作業課題 A:
なりすましメール対策の文章に名前が出てくる技術のうち、英字の略称で書かれているものをすべて挙げてください。
作業課題 B:
なりすましメール対策の文章のうち、「スパムメールの多くは、なりす」から「信を遮断する、という使い方が可能になる。」までの部分を一字一句変えずに出力してください。
作業課題 C:
なりすましメール対策の文章の最後の文に続けて、その先を書き進めてください。

提示文:
+---+
スパムメールの多くは、なりすましメールだと言われており、その対策として、メール送信元のドメインを確認する方法がある。それが、送信者認証と呼ばれる方法で、SPFやDKIMといった技術が知られている。こうした送信者認証を行うことで、なりすましメールを見分けることが可能になる。
しかし、SPFやDKIMでは、単なる設定不足なのか、本当のなりすましメールなのかが分からないという問題がある。そのため、送信者認証に失敗したからといって、受信を拒否してしまうと、本来受け取るべきメールも受け取れなくなる可能性が出てきてしう。こうしたことから、多くの場合ヘッダを追加したり、別のフォルダへ隔離するだけになってしまう。
DMARCは、こうした問題を補うことができる技術で、認証が失敗したメールについて、認証を受けたメールサーバが挙動を指定できる。例えば、DMARCが設定されていなければ、設定に不足があるだけと考え、スパムスコアを緩く設定する。DMARCの結果、受信を拒否する挙動が定義されていれば、明らかなスパムメールと判断し受信を遮断する、という使い方が可能になる。
+---+
抽出データ:

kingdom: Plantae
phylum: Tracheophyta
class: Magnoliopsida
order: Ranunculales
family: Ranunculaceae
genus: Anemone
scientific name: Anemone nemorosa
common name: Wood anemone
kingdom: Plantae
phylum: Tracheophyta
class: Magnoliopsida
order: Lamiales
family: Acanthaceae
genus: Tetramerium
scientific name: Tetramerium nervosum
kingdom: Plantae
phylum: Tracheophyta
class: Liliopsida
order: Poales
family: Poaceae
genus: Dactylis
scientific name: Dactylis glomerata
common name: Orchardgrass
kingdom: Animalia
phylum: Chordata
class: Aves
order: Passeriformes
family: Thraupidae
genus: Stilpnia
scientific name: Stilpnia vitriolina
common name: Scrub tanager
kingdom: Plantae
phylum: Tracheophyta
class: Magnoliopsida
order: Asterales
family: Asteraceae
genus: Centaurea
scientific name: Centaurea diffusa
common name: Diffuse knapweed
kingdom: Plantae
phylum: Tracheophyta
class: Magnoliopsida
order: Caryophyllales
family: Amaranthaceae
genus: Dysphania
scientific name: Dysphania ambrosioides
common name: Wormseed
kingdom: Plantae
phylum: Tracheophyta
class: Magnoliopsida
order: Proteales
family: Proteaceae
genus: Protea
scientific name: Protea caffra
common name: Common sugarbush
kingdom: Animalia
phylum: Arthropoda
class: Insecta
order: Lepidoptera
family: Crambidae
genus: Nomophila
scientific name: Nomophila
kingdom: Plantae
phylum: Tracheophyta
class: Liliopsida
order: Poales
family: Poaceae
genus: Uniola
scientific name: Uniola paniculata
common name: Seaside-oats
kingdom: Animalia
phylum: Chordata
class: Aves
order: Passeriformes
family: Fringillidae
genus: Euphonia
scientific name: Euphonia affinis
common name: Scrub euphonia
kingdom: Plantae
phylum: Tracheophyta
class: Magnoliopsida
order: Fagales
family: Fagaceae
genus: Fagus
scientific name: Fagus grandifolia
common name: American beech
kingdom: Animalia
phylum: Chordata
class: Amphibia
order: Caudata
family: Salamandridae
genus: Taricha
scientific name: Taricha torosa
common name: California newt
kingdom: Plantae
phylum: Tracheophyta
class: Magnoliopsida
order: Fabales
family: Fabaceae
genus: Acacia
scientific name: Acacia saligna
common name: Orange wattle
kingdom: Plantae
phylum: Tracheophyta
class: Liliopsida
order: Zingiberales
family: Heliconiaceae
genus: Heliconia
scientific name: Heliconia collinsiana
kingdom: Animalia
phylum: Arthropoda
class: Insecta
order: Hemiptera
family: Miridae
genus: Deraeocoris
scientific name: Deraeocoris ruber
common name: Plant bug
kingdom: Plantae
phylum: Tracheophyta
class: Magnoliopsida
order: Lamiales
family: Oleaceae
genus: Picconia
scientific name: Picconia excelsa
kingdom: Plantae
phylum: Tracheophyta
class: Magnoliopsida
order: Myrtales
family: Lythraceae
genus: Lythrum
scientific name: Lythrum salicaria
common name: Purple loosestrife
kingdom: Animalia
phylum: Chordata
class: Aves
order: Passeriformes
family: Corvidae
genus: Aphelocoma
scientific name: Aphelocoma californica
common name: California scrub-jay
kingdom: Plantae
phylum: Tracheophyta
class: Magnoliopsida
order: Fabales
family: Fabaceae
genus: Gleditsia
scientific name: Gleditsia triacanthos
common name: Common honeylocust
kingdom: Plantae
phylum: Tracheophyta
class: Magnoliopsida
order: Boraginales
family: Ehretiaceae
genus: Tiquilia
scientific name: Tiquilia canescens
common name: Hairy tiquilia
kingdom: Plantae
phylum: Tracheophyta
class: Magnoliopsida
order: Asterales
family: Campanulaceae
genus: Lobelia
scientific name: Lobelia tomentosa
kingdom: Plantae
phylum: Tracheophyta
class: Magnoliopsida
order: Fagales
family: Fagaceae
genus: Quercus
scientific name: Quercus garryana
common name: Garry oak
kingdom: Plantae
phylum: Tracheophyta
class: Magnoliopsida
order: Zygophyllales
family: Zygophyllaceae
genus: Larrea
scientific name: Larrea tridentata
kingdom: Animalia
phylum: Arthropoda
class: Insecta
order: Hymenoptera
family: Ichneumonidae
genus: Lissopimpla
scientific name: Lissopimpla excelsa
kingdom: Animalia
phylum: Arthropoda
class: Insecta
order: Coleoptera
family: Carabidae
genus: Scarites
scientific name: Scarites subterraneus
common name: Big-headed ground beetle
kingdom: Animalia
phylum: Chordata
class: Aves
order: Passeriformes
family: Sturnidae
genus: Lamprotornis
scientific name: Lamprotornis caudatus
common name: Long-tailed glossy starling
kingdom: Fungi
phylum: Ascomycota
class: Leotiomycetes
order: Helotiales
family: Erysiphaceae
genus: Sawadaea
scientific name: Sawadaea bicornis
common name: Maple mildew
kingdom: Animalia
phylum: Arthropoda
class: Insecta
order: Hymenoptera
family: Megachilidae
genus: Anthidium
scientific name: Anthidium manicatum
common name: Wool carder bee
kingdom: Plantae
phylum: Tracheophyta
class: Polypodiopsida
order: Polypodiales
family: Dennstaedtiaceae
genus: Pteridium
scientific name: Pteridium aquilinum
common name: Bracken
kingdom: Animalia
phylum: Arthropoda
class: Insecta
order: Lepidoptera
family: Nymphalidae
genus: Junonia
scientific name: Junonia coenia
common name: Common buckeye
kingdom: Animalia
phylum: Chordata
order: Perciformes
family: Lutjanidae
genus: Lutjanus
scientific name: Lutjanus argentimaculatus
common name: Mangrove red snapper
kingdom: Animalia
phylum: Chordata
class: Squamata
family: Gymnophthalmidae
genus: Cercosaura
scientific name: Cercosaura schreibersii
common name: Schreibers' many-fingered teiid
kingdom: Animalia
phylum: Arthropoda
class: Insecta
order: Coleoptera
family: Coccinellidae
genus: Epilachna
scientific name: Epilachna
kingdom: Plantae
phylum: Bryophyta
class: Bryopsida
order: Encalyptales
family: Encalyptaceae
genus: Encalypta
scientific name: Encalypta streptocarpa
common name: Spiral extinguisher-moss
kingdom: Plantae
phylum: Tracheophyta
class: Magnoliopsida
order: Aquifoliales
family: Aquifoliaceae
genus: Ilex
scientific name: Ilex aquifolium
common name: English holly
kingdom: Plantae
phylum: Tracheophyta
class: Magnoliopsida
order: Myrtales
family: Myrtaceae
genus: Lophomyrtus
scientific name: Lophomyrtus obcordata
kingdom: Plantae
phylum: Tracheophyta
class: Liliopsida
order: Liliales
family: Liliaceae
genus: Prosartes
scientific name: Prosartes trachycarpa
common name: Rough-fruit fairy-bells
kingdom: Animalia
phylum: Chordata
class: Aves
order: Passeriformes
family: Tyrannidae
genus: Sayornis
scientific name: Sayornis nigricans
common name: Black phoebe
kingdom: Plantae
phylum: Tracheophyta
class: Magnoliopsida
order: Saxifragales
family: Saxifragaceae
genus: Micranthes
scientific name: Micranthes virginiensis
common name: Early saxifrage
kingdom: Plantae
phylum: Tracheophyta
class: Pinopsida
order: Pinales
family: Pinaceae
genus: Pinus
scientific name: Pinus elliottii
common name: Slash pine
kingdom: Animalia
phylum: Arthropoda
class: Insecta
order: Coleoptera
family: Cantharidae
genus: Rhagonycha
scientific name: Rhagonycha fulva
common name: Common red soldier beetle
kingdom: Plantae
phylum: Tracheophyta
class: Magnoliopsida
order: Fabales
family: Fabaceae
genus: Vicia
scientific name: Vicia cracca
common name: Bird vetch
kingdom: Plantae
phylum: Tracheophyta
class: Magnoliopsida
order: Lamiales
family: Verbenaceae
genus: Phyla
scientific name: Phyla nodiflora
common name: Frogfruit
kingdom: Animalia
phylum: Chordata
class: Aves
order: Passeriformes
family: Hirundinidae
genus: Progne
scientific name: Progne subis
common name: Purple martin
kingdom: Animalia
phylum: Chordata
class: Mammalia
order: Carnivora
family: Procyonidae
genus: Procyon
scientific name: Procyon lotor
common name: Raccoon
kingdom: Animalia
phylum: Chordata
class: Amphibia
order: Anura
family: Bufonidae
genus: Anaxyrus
+---+
回答 A:
SPF、DKIM、DMARC

回答 B:
スパムメールの多くは、なりすましメールだと言われており、その対策として、メール送信元のドメインを確認する方法がある。それが、送信者認証と呼ばれる方法で、SPFやDKIMといった技術が知られている。こうした送信者認証を行うことで、なりすましメールを見分けることが可能になる。
しかし、SPFやDKIMでは、単なる設定不足なのか、本当のなりすましメールなのかが分からないという問題がある。そのため、送信者認証に失敗したからといって、受信を拒否してしまうと、本来受け取るべきメールも受け取れなくなる可能性が出てきてしう。こうしたことから、多くの場合ヘッダを追加したり、別のフォルダへ隔離するだけになってしまう。
DMARCは、こうした問題を補うことができる技術で、認証が失敗したメールについて、認証を受けたメールサーバが挙動を指定できる。例えば、DMARCが設定されていなければ、設定に不足があるだけと考え、スパムスコアを緩く設定する。DMARCの結果、受信を拒否する挙動が定義されていれば、明らかなスパムメールと判断し受信を遮断する、という使い方が可能になる。

回答 C:
■「SpamGuard」とDMARCを連携したスパム対策
「SpamGuard」とDMARCを連携することで、送信者認証が通らない送信元をスパム送信元として学習し、メールを受け取らないようにすることが可能になる。DMARCのみを利用した場合、受信したメールに対して受け取るかどうかを決めることになる。そのため、同じサーバから別のスパムメールが送信されてきた場合、再度、送信者認証をすることになる。もし、大量のスパムメールが送られてきたら、メールサーバの負荷が高まってしまう。
「SpamGuard」では、ホストやネットワーク単位で制限値を設定し、それを超える大量のメールを送信してくる相手に対し、メール受信をブロックする仕組みになる。「SpamGuard」を利用することで、DMARCの認証が通らない送信元の制限値を厳しくすることで、送信元ごとに受信制限を行うことが可能になるという。
■「SpamGuard」の特徴
「SpamGuard」は、インターネットサービスプロバイダ用に開発されたスパムメール対策ソフトウェアで、大量にメールを送信してくるスパムメールの送信元を自動的に検知し、一時的にメールの受信を遮断する。メールサーバが大量のスパムメールを受信し、処理できなくなってしまうことを防ぐことが可能だ。既にインターネットサービスプロバイダや大規模なメールサーバを運用する企業で利用されているという。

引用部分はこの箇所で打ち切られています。